Campus prohibitions against firearm possession also are credited for the lower observed rate, Silverman told Psychiatric Times. According to statistics from the Centers for Disease Control and Prevention (CDC, undated), 57% of suicides in 1998 were carried out with a gun. Students who commit suicide are more likely to hang themselves, jump from unprotected buildings or ingest lethal chemicals commonly found in campus labs, said Silverman, adding that these findings offer campus administrators important and practical help with prevention efforts.

The Big Ten study, which looked at nearly 350,000 students per year over a 10-year period, analyzed 261 suicides. "Even if we missed a few [suicides] every year, that number is still, when you do the calculations, way below the national figures," Silverman said.

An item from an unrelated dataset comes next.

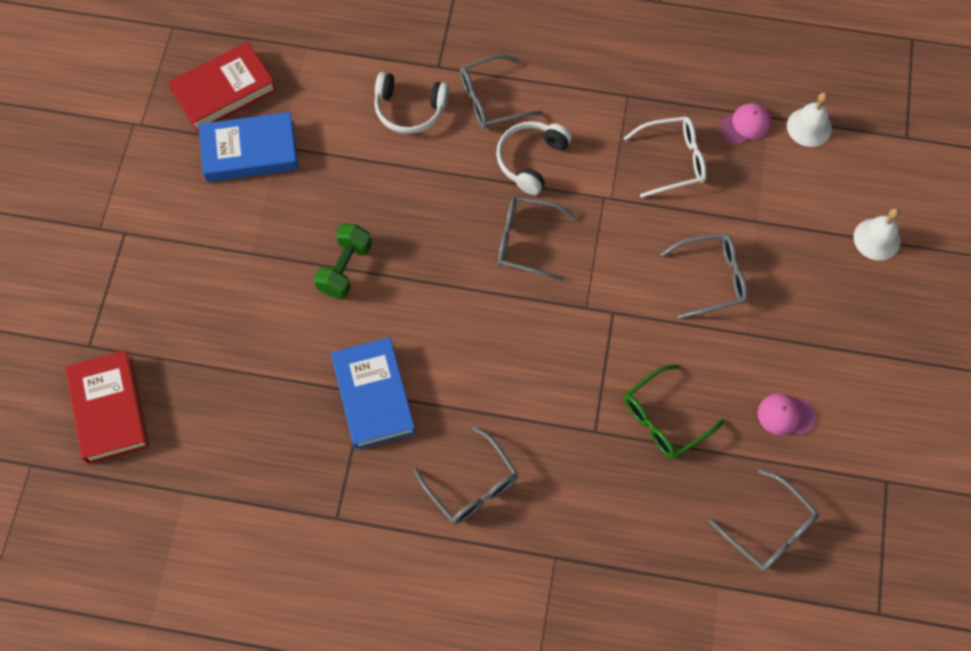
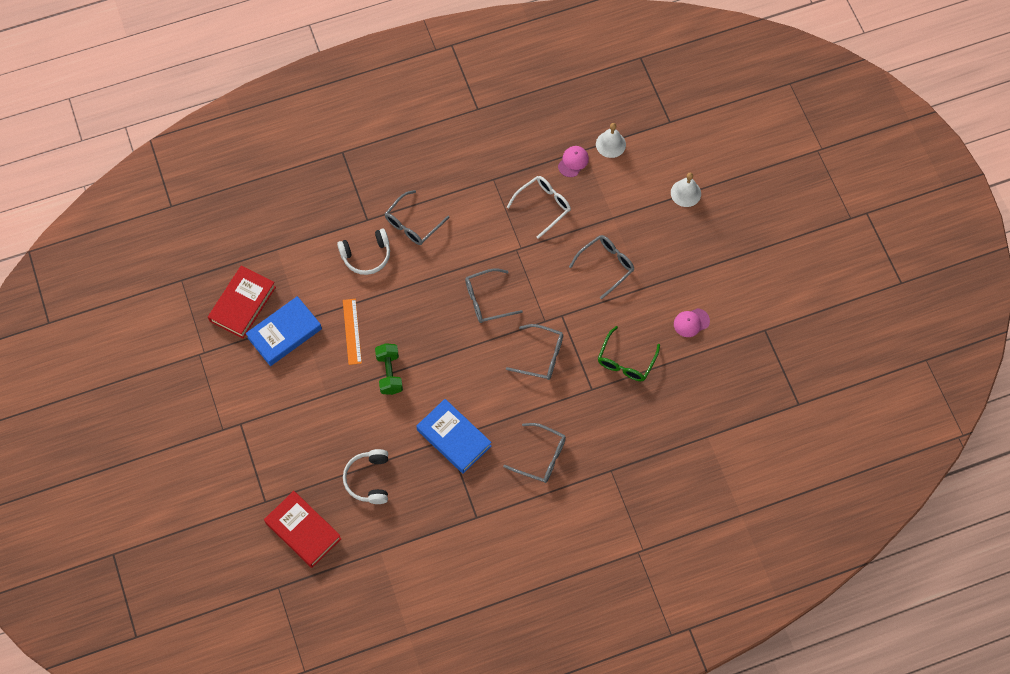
camera: 30 degrees left, 0 degrees up
(332, 192) = (352, 331): none -> orange ruler
(531, 160) = (459, 249): white headphones -> white headphones (368, 479)
(769, 529) = (717, 391): grey glasses -> grey glasses (541, 356)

When asked about the higher rate of suicide among graduate students, he responded, "We're not sure if it's a question of later onset of the major psychiatric disorders or whether it takes a number of years of having these illnesses untreated that [eventually] puts you in the danger zone." Silverman added that pressure to make decisions about a career or the future might also be a factor.

Despite encouraging statistics suggesting that college may be protective against suicide, campus administrators and clinicians who treat students still are losing sleep over how best to spot and treat at-risk students.

Suicide rates have been rising steadily among the young and nearly tripled between 1952 and 1995 (CDC, undated). Suicide now ranks as the second leading cause of death for American college students (Jamison, 1999; Silverman, 1993). In 1998, suicide killed more teen-agers and young adults than AIDS, cancer, heart disease, pneumonia, birth defects, stroke, influenza and chronic lung disease combined (CDC, undated).